(Records shown begins)

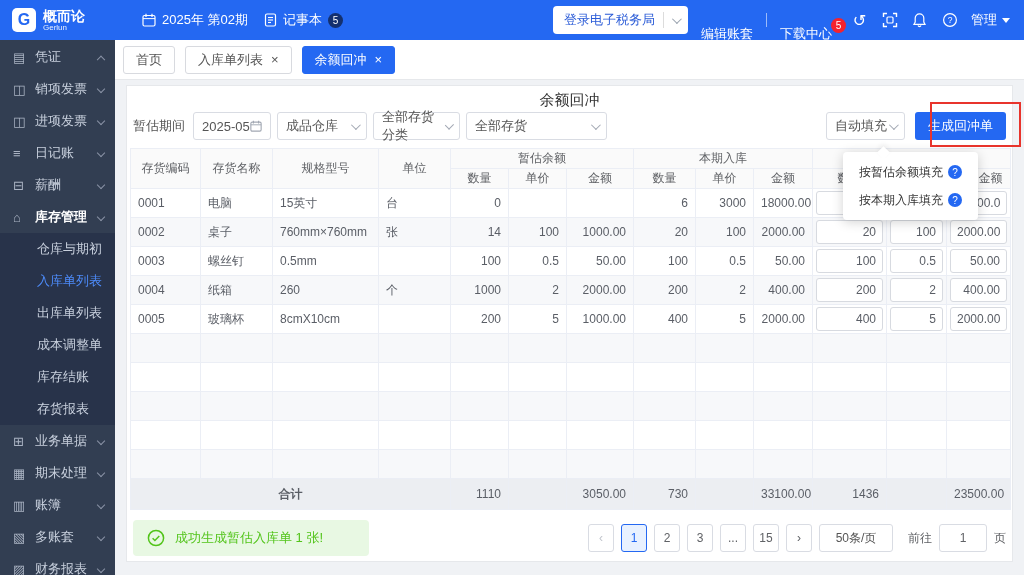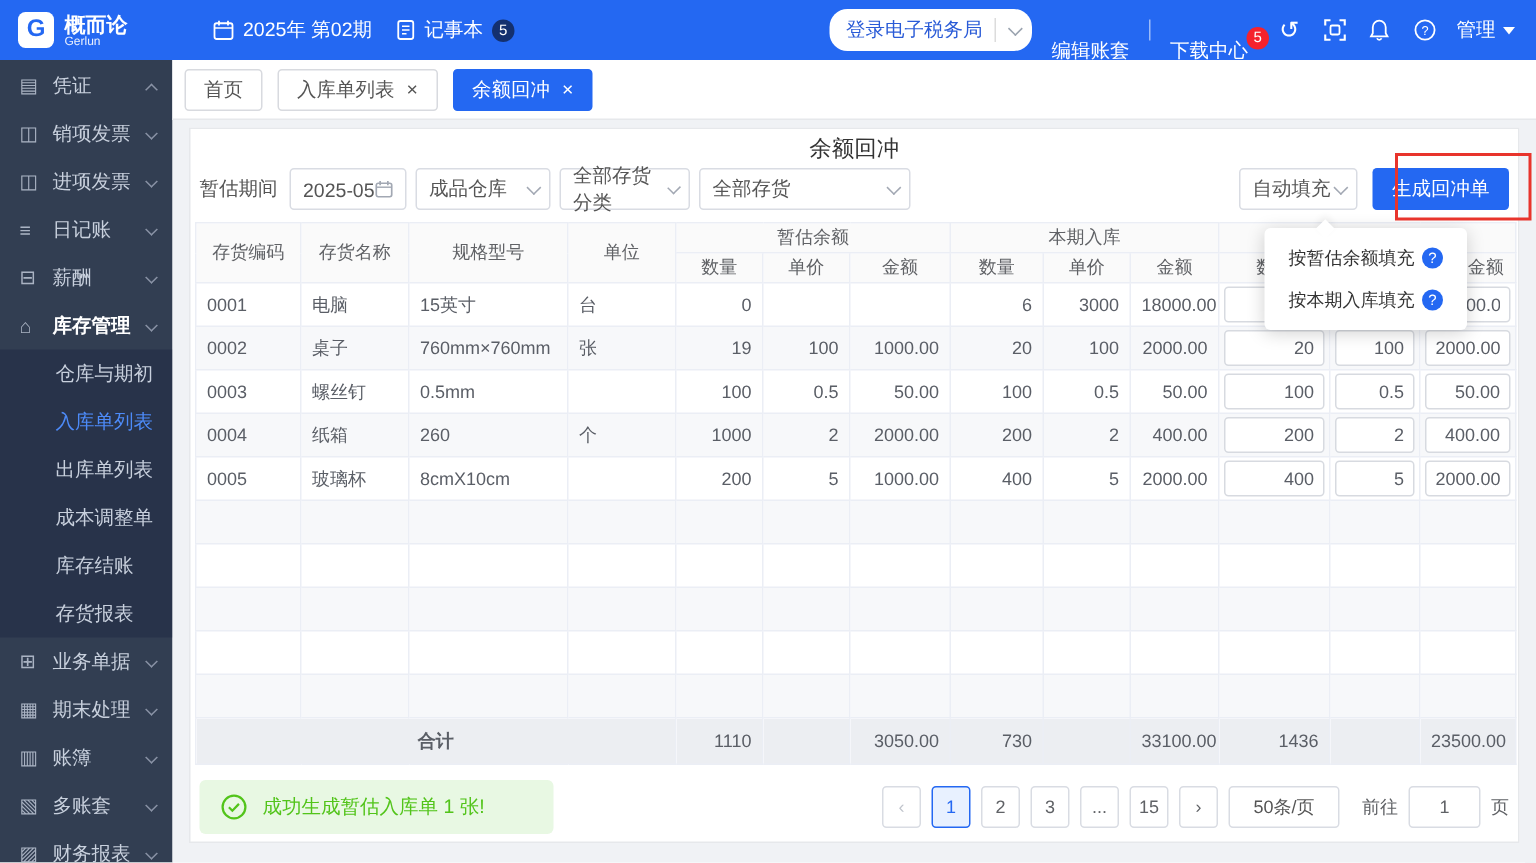--- a/index.html
+++ b/index.html
@@ -19,7 +19,7 @@
   .notebook { margin-left:16px; }
   .badge-dark { background:#14306e; color:#fff; width:15px; height:15px; border-radius:50%; font-size:10px; display:flex; align-items:center; justify-content:center; }
   .top-right { margin-left:auto; display:flex; align-items:center; gap:13px; }
-  .tax-btn { background:#fff; color:#2a5bd7; height:28px; border-radius:12px; display:flex; align-items:center; padding:0 9px 0 11px; gap:8px; cursor:pointer; font-size:13px; }
+  .tax-btn { background:#fff; color:#2a5bd7; height:28px; border-radius:4px; display:flex; align-items:center; padding:0 9px 0 11px; gap:8px; cursor:pointer; font-size:13px; }
   .tax-btn .sep { width:1px; height:16px; background:#dcdcdc; }
   .tax-btn .caret { color:#9aa3af; }
   .top-link { cursor:pointer; white-space:nowrap;margin-top:28px; }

(Records shown ends)

== Activity ==
Please write the data out again exactly, but do not carry over the pictures.

== Solution ==
--- a/index.html
+++ b/index.html
@@ -19,7 +19,7 @@
   .notebook { margin-left:16px; }
   .badge-dark { background:#14306e; color:#fff; width:15px; height:15px; border-radius:50%; font-size:10px; display:flex; align-items:center; justify-content:center; }
   .top-right { margin-left:auto; display:flex; align-items:center; gap:13px; }
-  .tax-btn { background:#fff; color:#2a5bd7; height:28px; border-radius:12px; display:flex; align-items:center; padding:0 9px 0 11px; gap:8px; cursor:pointer; font-size:13px; }
+  .tax-btn { background:#fff; color:#2a5bd7; height:28px; border-radius:4px; display:flex; align-items:center; padding:0 9px 0 11px; gap:8px; cursor:pointer; font-size:13px; }
   .tax-btn .sep { width:1px; height:16px; background:#dcdcdc; }
   .tax-btn .caret { color:#9aa3af; }
   .top-link { cursor:pointer; white-space:nowrap;margin-top:28px; }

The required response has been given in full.